Quote from turnforthenurseRN
Any tips on getting better at "moving the meat?" lol. I think I have a problem with that "floor nurse mindset" regarding patients being discharged even if they are still having pain, etc. I had a patient who came in c/o abdominal pain but had psoriatic plaques all over body. Patient received 1mg Dilaudid IV + 125mg Solumedrol IV, then started complaining of an upset stomach so the doc ordered a GI cocktail. About an hour later the doc wrote their discharge instructions and gave them two Rxs, Norco and Prednisone. Patient was requesting something else for pain, but the doc had already left. I spoke with the charge RN and she told me, "too bad, the patient is being discharged and the doc is already gone. Get them out of here!"
For the record, I'm a floor RN but I have been floating to the ER frequently as of late. The ER nurses appreciate my help and I get along with everyone I work with down there....the charge nurses have introduced me to the ER nurse manager. Overall, I love floating to the ER and I'm thinking about making the switch.
I also quickly learned that brain sheets do not go over well if you're working in the ER. My "brain" is a piece of computer paper or paper towel with notes written on them. Sometimes I use my hand or alcohol pads if I don't have anything!
Keep the tips coming, please
Well it sounds like you are already well on your way to being an ER nurse. I also am a former floor nurse and I kinda envy you your slower transition because for me it initially felt like hitting a brick wall.
In the situation you describe, the patient has been medically evaluated and is well enough for discharge. It is difficult to say no to a person in pain but you have provided an oral analgesia, it is now the patient's responsibility to fill that prescription and manage the pain at home. Further IV narcotics for this patient is not necessary or appropriate when discharging. Sounds like this patient had a good plan going forward and just needed some education.
As an ER nurse most of your patients will not be admitted, some will be suffering from "acopia" rather than an emergent complaint.

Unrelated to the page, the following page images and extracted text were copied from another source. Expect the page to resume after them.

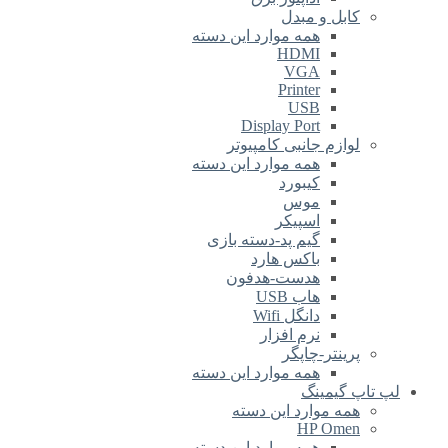
کابل و مبدل
همه موارد این دسته
HDMI
VGA
Printer
USB
Display Port
لوازم جانبی کامپیوتر
همه موارد این دسته
کیبورد
موس
اسپیکر
گیم پد-دسته بازی
باکس هارد
هدست-هدفون
هاب USB
دانگل Wifi
نرم افزار
پرینتر-چاپگر
همه موارد این دسته
لپ تاپ گیمینگ
همه موارد این دسته
HP Omen
همه موارد این دسته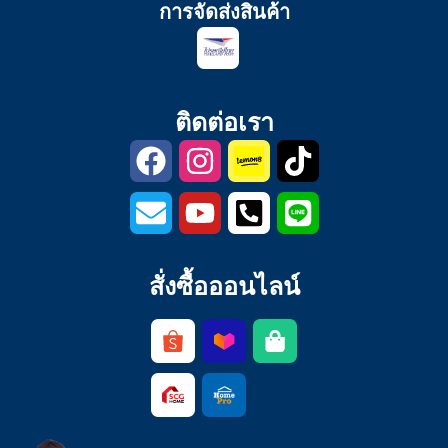
การจัดส่งสินค้า
ติดต่อเรา
สั่งซื้อออนไลน์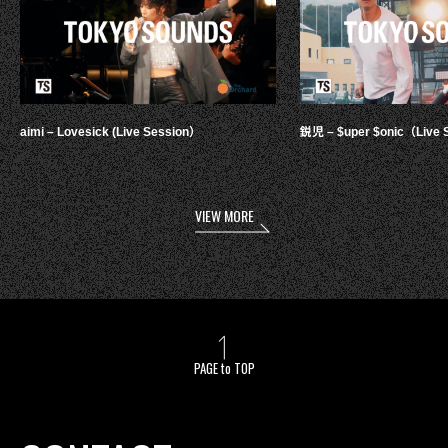
aimi – Lovesick (Live Session）
鋭児 – $uper $onic（Live 
VIEW MORE
PAGE to TOP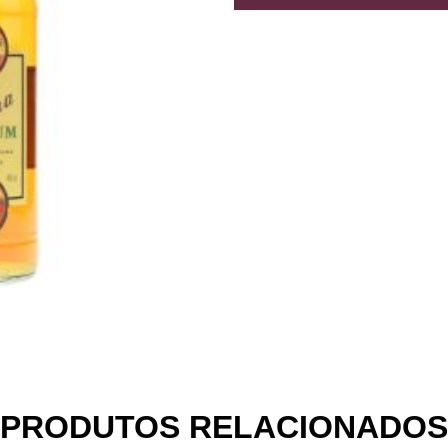
PRODUTOS RELACIONADOS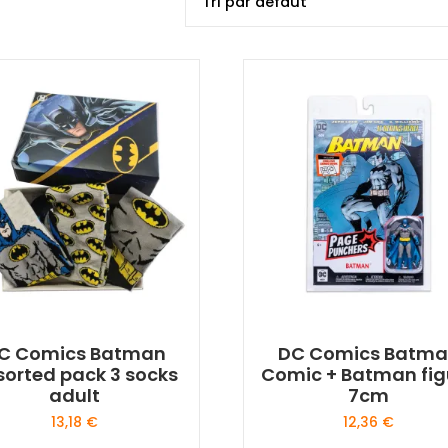
C Comics Batman
DC Comics Batm
sorted pack 3 socks
Comic + Batman fig
adult
7cm
13,18
€
12,36
€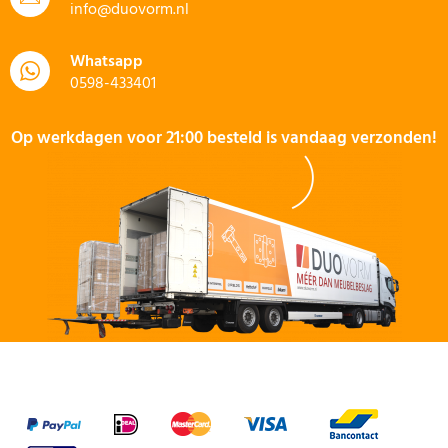
info@duovorm.nl
Whatsapp
0598-433401
Op werkdagen voor 21:00 besteld is vandaag verzonden!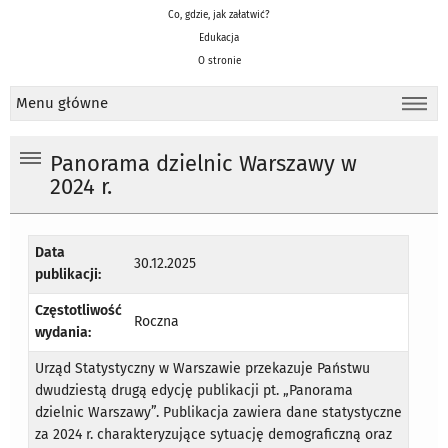
Co, gdzie, jak załatwić?
Edukacja
O stronie
Menu główne
Panorama dzielnic Warszawy w
2024 r.
Data
30.12.2025
publikacji:
Częstotliwość
Roczna
wydania:
Urząd Statystyczny w Warszawie przekazuje Państwu
dwudziestą drugą edycję publikacji pt. „Panorama
dzielnic Warszawy”. Publikacja zawiera dane statystyczne
za 2024 r. charakteryzujące sytuację demograficzną oraz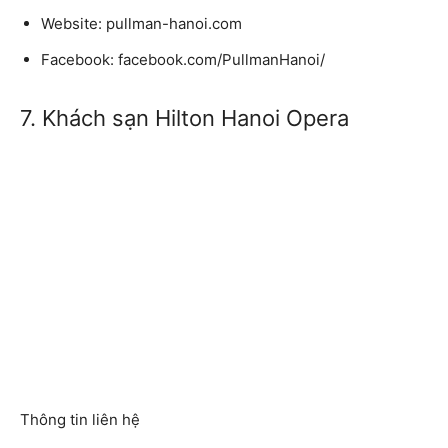
Websit
e: pullman-hanoi.com
Facebook
: facebook.com/PullmanHanoi/
7. Khách sạn Hilton Hanoi Opera
Thông tin liên hệ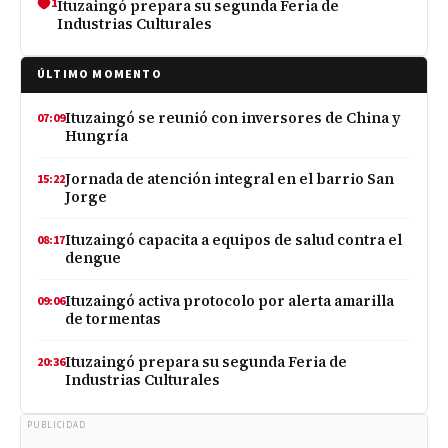
1
Ituzaingó prepara su segunda Feria de
Industrias Culturales
ÚLTIMO MOMENTO
Ituzaingó se reunió con inversores de China y
07:09
Hungría
Jornada de atención integral en el barrio San
15:22
Jorge
Ituzaingó capacita a equipos de salud contra el
08:17
dengue
Ituzaingó activa protocolo por alerta amarilla
09:06
de tormentas
Ituzaingó prepara su segunda Feria de
20:36
Industrias Culturales
PUBLICIDAD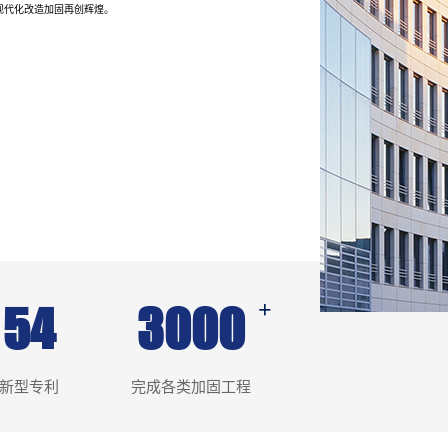
现代化改造加固再创辉煌。
54
3000
新型专利
完成各类加固工程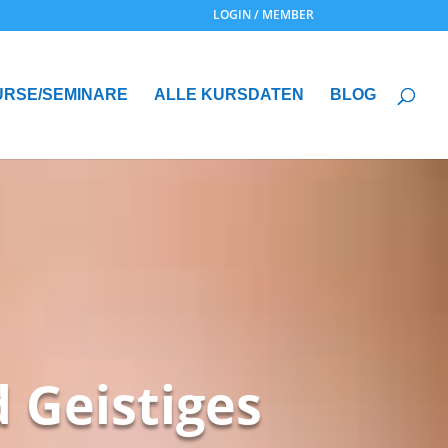
LOGIN / MEMBER
URSE/SEMINARE
ALLE KURSDATEN
BLOG
 Geistiges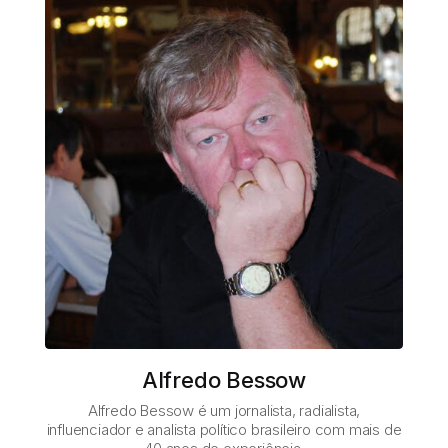
Alfredo Bessow
Alfredo Bessow é um jornalista, radialista,
influenciador e analista político brasileiro com mais de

You need to steel yourself and treat them as outpatients, meaning they are an adult, healthy enough not to require hospitalization, and they are going to be fine.
It is hard at first. For my first month or two I had anxiety every time I discharged a pt.... What if we missed something, the patient is angry and yelling at me, will I get in trouble? Now I'm more of your Charge nurse's opinion. Diagnosis: check, treatment plan: check, patient able to leave ER on own power: check, there's the door, feel better!
Like I said, this is a huge shift in thinking, it was hard for me, but you get there eventually an start to trust your instincts more. That being said, if with this patient your spidey sense was tingling for some reason you should trust that instinct too, the physician and more experienced nurses may disagree as in this case and that's part of learning, but it never hurts to ask for another opinion.